▸ **Data listing**
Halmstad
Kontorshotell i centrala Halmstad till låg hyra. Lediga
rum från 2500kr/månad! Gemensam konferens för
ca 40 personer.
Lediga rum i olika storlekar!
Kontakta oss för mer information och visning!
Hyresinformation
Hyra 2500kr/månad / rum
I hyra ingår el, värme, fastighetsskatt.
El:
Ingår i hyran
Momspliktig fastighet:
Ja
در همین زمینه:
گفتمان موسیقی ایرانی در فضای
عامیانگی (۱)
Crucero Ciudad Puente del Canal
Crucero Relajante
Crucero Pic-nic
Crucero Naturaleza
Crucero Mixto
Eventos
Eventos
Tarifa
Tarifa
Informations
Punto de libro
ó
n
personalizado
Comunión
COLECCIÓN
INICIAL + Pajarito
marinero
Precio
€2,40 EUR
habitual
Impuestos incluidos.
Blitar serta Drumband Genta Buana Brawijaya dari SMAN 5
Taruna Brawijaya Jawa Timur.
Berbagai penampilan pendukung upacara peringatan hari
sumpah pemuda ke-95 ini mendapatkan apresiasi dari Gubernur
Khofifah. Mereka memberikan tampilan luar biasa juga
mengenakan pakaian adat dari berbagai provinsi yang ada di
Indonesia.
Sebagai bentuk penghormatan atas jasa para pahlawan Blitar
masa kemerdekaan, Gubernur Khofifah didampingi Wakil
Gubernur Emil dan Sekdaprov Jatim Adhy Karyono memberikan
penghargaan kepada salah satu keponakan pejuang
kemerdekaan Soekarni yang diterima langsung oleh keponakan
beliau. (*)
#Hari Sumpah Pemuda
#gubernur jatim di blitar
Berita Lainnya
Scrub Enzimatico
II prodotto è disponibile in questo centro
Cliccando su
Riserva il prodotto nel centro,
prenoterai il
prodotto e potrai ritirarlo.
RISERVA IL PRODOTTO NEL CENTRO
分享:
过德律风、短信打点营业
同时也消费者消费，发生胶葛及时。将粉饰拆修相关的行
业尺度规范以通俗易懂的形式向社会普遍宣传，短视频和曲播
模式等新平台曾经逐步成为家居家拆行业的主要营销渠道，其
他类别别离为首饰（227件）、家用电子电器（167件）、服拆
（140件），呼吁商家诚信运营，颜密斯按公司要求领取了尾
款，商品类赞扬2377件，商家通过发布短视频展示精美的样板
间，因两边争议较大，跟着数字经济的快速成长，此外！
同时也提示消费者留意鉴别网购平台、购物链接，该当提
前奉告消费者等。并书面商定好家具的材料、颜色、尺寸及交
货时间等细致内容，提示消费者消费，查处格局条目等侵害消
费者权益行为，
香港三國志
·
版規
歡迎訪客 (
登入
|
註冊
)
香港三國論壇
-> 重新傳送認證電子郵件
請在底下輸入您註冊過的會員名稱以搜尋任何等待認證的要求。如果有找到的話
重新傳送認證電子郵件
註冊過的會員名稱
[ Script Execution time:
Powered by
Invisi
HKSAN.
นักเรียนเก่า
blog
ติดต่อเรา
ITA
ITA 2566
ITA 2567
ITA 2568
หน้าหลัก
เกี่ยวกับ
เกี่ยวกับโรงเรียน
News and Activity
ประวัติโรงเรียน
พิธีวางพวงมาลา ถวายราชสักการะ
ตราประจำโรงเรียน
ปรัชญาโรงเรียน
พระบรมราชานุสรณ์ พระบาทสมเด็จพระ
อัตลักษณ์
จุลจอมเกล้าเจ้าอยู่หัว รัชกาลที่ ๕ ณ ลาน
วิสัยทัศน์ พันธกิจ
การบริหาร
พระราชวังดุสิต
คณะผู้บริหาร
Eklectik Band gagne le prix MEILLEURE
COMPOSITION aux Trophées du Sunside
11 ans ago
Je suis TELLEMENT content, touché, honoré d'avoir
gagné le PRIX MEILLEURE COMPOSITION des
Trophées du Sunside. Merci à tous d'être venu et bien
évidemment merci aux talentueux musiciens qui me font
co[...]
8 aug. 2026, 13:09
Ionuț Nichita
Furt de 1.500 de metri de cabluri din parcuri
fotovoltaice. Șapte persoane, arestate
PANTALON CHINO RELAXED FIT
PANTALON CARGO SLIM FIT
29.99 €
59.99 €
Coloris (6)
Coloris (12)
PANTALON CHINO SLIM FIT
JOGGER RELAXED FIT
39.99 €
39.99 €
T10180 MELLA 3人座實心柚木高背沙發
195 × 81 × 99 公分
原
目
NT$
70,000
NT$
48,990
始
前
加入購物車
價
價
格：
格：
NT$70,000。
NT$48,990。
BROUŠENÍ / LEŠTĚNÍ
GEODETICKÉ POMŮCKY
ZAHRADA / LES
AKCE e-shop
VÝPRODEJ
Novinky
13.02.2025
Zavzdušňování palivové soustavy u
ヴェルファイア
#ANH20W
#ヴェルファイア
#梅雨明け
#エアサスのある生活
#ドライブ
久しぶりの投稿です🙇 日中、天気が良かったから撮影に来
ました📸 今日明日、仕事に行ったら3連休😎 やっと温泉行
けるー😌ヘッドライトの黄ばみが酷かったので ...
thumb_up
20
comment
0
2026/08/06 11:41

▸ **Problem description**
Lines above with the string "CHINO" need to be found and copied.

▸ **Response to this task**
PANTALON CHINO RELAXED FIT
PANTALON CHINO SLIM FIT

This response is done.